■ PROVIDED PASSAGE
"""

MOORE, Walter Gilbert [of Farndon]

Cpl. 1st/8th Bn. Sherwood Foresters

By George Harper

Corporal Moore  was killed four weeks into the Battle of the Somme.

Walter was the son of a soldier, also named Walter who had served as a Sergeant Major in India. Father decided to send Walter junior to England for his education and the 9 year old youngster travelled on his own from Burma to go to school in the UK. He attended the Minster School in Southwell and was at one time a member of the Cathedral choir. On leaving school he became an apprentice at Simpson’s, and later a junior draughtsman with a firm in Grantham.

When his father retired from military service and returned to the UK the family lived at ‘The Hollies’ in Farndon on Farndon Road.

Walter Junior joined the territorials prior to the outbreak of war and served with the 1/8 battalion of the Sherwood Foresters, the local regiment. He went with them to France and in October 1915 was involved in the Battle of Loos in the struggle for a key position known as the Hohenzollern Redoubt.  It was desperate ‘do or die‘ sort of action  in which the Foresters took a lot of punishment from well – entrenched German troops.  At one point they were in danger of being driven back by the Germans. Lance Corporal Moore’s role in the battle was mentioned in the official history of the battalion written by Captain WCC Weetman as follows:

“B Company had been detached about 5.00 pm on October 13 and had been ordered to proceed over the open to reinforce the garrison of our original front line. They remained for some time in the old support line, from which all the Company Grenadiers were sent up to reinforce the men in the Redoubt. One of these, L. Cpl W G Moore did  very gallant work, remaining for three quarters of an hour on the enemy’s side of the barricade, which was being built up behind him and then continued to bomb the enemy for eight hours.” Like so many men who performed feats of outstanding bravery he kept quiet about this courageous performance. The first his parents knew of it was when they saw a copy of the letter written by the General Officer who commanded the North Midlands Division The wording was as follows: “Your Commanding Officer and Brigade Commander have informed me that you have distinguished yourself by conspicuous bravery in the field, and am bringing your conduct to the notice of superior authority.” Signed E. Stuart Wortley. Major General. Corporal Moore was recommended to be awarded the Distinguished Service Medal but sadly the award doesn’t seem to have been confirmed. This may have been down to the fact that the North Midlands Division had been set a wildly over optimistic target and Major General Stuart Wortley was held to be responsible for the failure to attain their objective. And so he was relieved of his command and presumably his recommendation was ignored..

"""

■ Saved data entries
"""

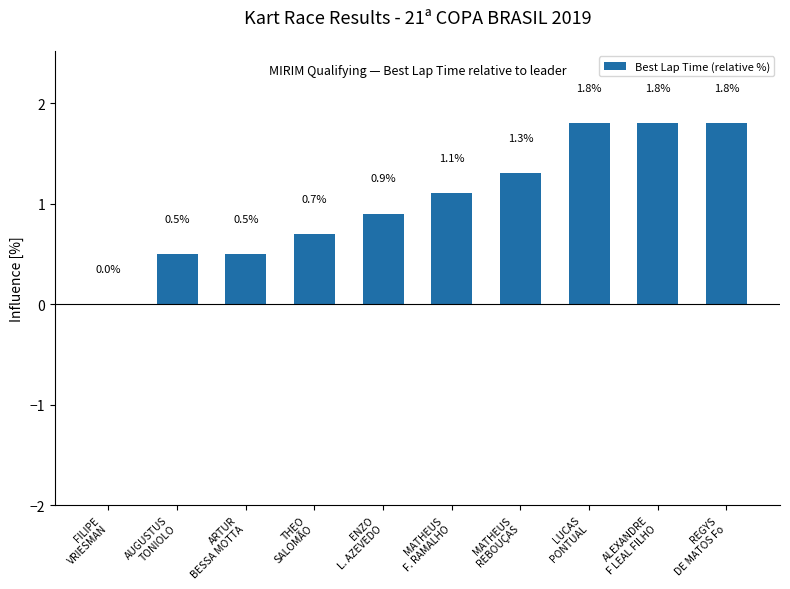

Is it true that the value at LUCAS
PONTUAL is 1.8?

True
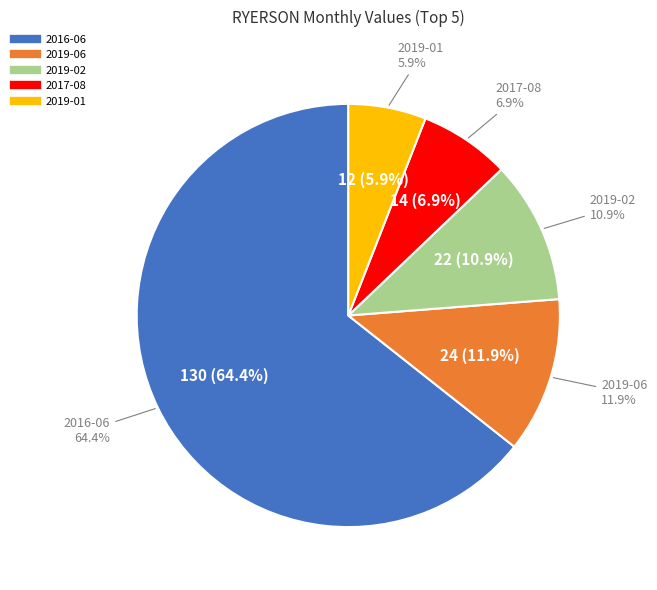

What percentage is NOT represented by 2017-08?

93.1%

"""

■ PROBLEM DETAILS
List every school and employer that the biography of Walter Gilbert Moore says he attended or worked for before the war.

■ EXERCISE RESULT
- The Minster School in Southwell
- Simpson's, where he was an apprentice
- A firm in Grantham, where he was a junior draughtsman